The real explosion came in the 2010s and 2020s. Padel spread across Europe, the Middle East, Scandinavia, and the UK, with new courts appearing faster than coaching and community could keep up. The reasons are simple:

  • It is easy to start. The enclosed court keeps rallies alive, so beginners feel competent in their first session rather than chasing balls.
  • It is social by design. Padel is played as doubles on a smaller court, so four people are always close together and talking.
  • It scales fast. A padel court fits in roughly a third of the footprint of a tennis court, so clubs can add several where one tennis court stood.

That growth created its own problem. With so many newcomers, the hard part is no longer finding a court — it is finding three other players at a level that makes the match worth playing. A beginner and an advanced player on the same court is a bad evening for both. If you are new to the sport entirely, start with what padel is and how the level scale works, then sort out who you actually play with.

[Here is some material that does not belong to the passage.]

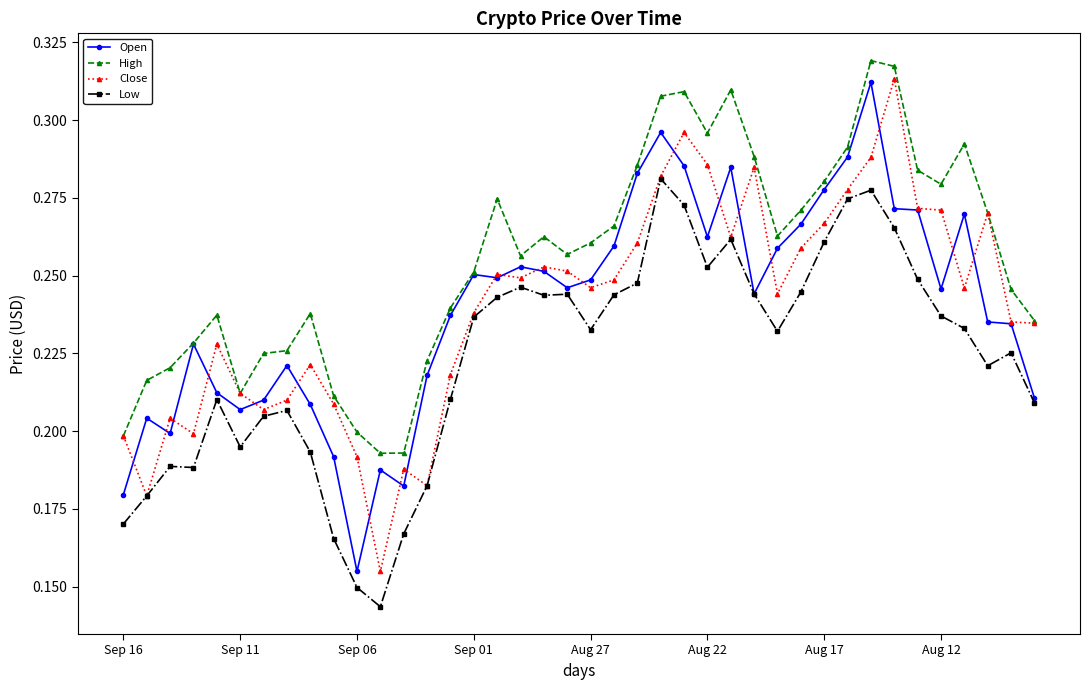

True or false: Low has more than 0 points higher than both neighbors.

True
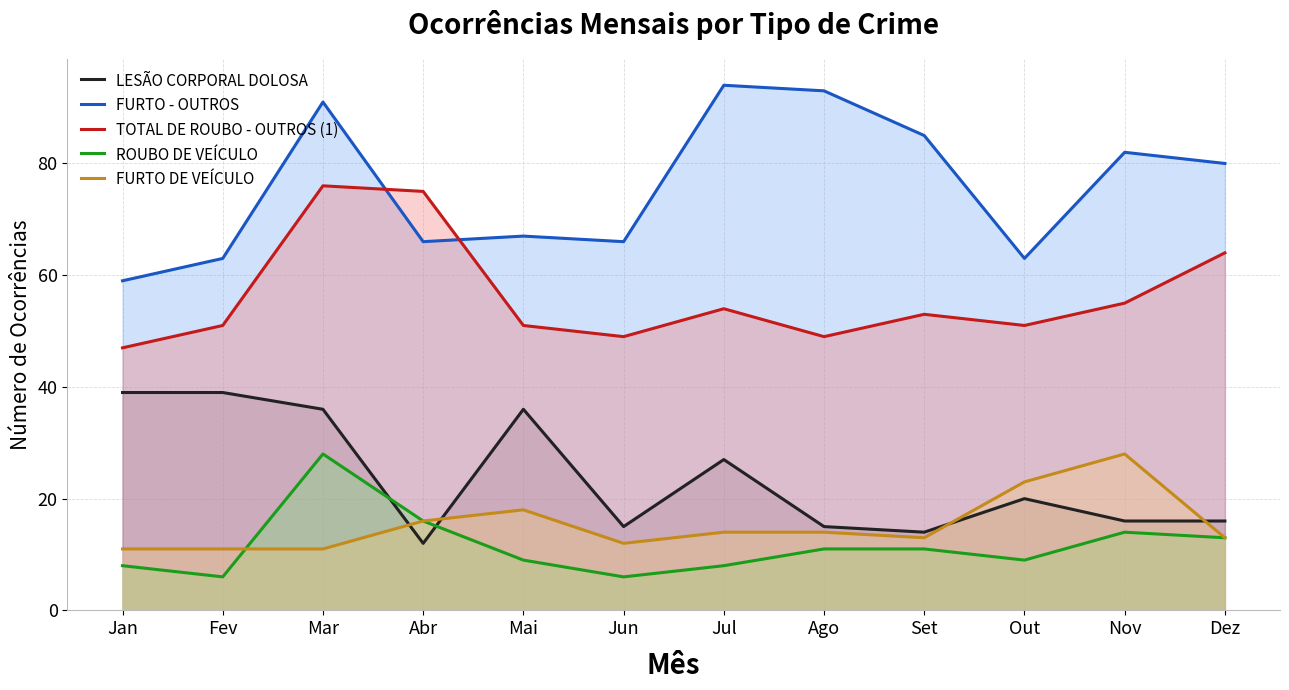

True or false: FURTO - OUTROS and FURTO DE VEÍCULO cross at least once.

False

Why the origin still shapes the game

Everything distinctive about modern padel traces back to that walled-in Acapulco court: the glass rebounds, the doubles-only format, the underarm serve, the premium on positioning over power. Corcuera did not set out to start a global sport — he just wanted to play in a small space. The constraint he engineered around is exactly what made the game spread.

The history explains the appeal. The thing the history does not solve is the matchmaking. That is the gap PadiQ fills: get your padel level on the 0–7 scale in about six minutes, then find courts and players near you who actually match it — so the game Corcuera invented feels as good for you as it did at his home in 1969.

Frequently asked

Who invented padel?
Padel was invented by Enrique Corcuera, a Mexican businessman, in 1969. He built the first court at his home in Acapulco, Mexico, walling in a small space so the ball could be played off the back and side walls. The enclosed, doubles-only format he created is the game we play today.
When was padel invented?
Padel was invented in 1969, when Enrique Corcuera built his first enclosed court in Acapulco. It spread to Spain and Argentina through the 1970s, professionalised in the 1990s, and entered its global boom in the 2010s and 2020s, becoming one of the world's fastest-growing racket sports.
Where was padel invented?
Padel was invented in Acapulco, Mexico, at the home of Enrique Corcuera in 1969. From Mexico it reached Marbella, Spain, via Alfonso de Hohenlohe, and then Argentina, where it grew into a mass sport. Spain and Argentina became the two heartlands of the modern game.